赤ワインの場合は酸以外にタンニンが含まれ、日本でもポリフェロールで話題になったが、多く含まれていればその分劣化防止になる。
では、酸か、または酸とタンニンが多く含まれていればワインはもつのかというと、そうはいかない。
つまり、その理論でいけば2002年のワイン、ひたすら酸っぱいだけのワインが持つはずなのにそうはいかないからである。
ただ、逆に、では、2002年のワインが全くもたないかというと、これも違う。
酸化防止になる酸が多く含まれているはずであるので、一応は持つはずなのである。

さて、尊敬するアルマンドとその辺りを話したことがあるのだが、彼の持論は、加えてバランス。
つまり、バランスの悪いワインは、たとえ酸が多くても、タンニンが多くてももたない、ということである。
なるほど、2002年は最悪の年だった。

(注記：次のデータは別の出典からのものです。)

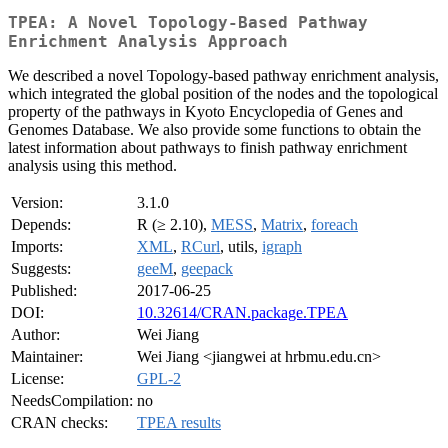
TPEA: A Novel Topology-Based Pathway
Enrichment Analysis Approach
We described a novel Topology-based pathway enrichment analysis,
which integrated the global position of the nodes and the topological
property of the pathways in Kyoto Encyclopedia of Genes and
Genomes Database. We also provide some functions to obtain the
latest information about pathways to finish pathway enrichment
analysis using this method.
Version:
3.1.0
Depends:
R (≥ 2.10),
MESS
,
Matrix
,
foreach
Imports:
XML
,
RCurl
, utils,
igraph
Suggests:
geeM
,
geepack
Published:
2017-06-25
DOI:
10.32614/CRAN.package.TPEA
Author:
Wei Jiang
Maintainer:
Wei Jiang <jiangwei at hrbmu.edu.cn>
License:
GPL-2
NeedsCompilation:
no
CRAN checks:
TPEA results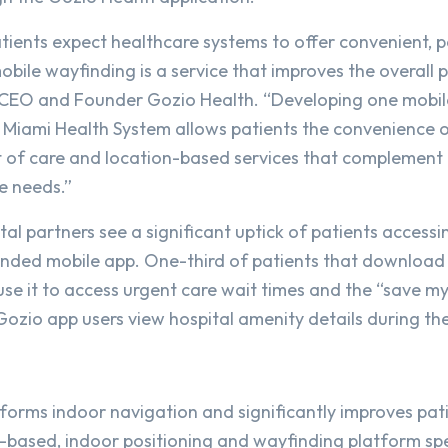
ients expect healthcare systems to offer convenient, 
bile wayfinding is a service that improves the overall p
 CEO and Founder Gozio Health. “Developing one mobil
of Miami Health System allows patients the convenience 
t of care and location-based services that complement 
e needs.”
al partners see a significant uptick of patients access
anded mobile app. One-third of patients that download
se it to access urgent care wait times and the “save my
ozio app users view hospital amenity details during their
forms indoor navigation and significantly improves pat
based, indoor positioning and wayfinding platform spe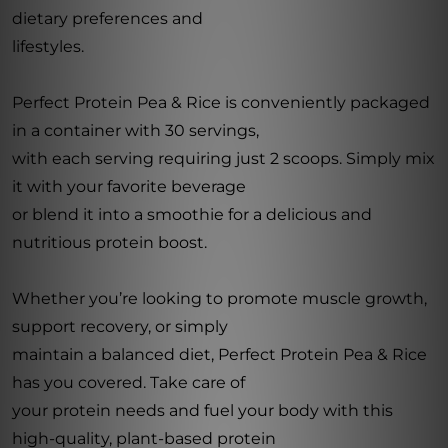
dietary preferences and
lifestyles.
Perfect Protein Pea & Rice is conveniently packaged
in a container with 30 servings,
with each serving requiring just 2 scoops. Simply mix
it with your favorite beverage
or blend it into a smoothie for a delicious and
nutritious protein boost.
Whether you’re looking to promote muscle growth,
support recovery, or simply
maintain a balanced diet, Perfect Protein Pea & Rice
has you covered. Take care of
your protein needs and fuel your body with this
high-quality, plant-based protein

雨が多くて、寒くて、こんな年は他になかった。
ワインを造るのをやめたワイナリー、格下げしたワイナリーなどが続出したのだが、そんな中で丁寧に造ったワイナリーはある。
そして、良い年ではなく、悪い年にどれだけ良いものを造れるかが結局、ワイナリーの実力の差だと思う。

トロスはすごかった。
ワイン名を教えていただけず飲んだのだが、すごい。ただ、最初はここまで古いワインだとは知らなかったし思わなかったので、なんてバランスの良い素晴らしいワインなのだろうかと思ったが、まさか、それが2002年の、まさか13年も経っているワインだとは思わなかった。
数年たったワイン、マセラシオンでバトナージュだと思ったのある。
ところが、蓋を開ければ、これがフランコ氏の実力なのだと思う。
新しいワインを出してきて試飲しただけではどんぐりの背比べ。
10年以上経って明らかな差が出ていると思う。
久々に感動するワインに出会った、と思った。
色は濃く、輝きがあり、やや乳酸系の香り、ほのかにロースト系の香りが出ているが重たくはないし、 アタックが素晴らしく、余韻が実に長い、また、1時間経っても全く衰えることがなかった。+++++++


最初に飲んだのはAbraham。
口当たりの柔らかさから明らかに自然派だとわかる。しかし、臭みは全くなく、白い花、若干ライチ、あとで桃が出てきたが、花とフルーツがとにかく綺麗で、心地よい。
酸がじわっと出てくるのだが、とげとげしさが全くなく、とても可愛らしいワインである。+++


3本目がダミアンの2008年。
色はオレンジ色。輝きはあるが、これは残念ながら、おそらくコルクに問題があった感じ。コルク臭は付いていないのだが、酸化が早いというか、硬さが残り、余韻に苦味が消えない。たまに残念なボトルにあたることがあるが、そんな感じだった。+++

素晴らしい夜を過ごせたことに、過ごさせていただいたことに感激でした。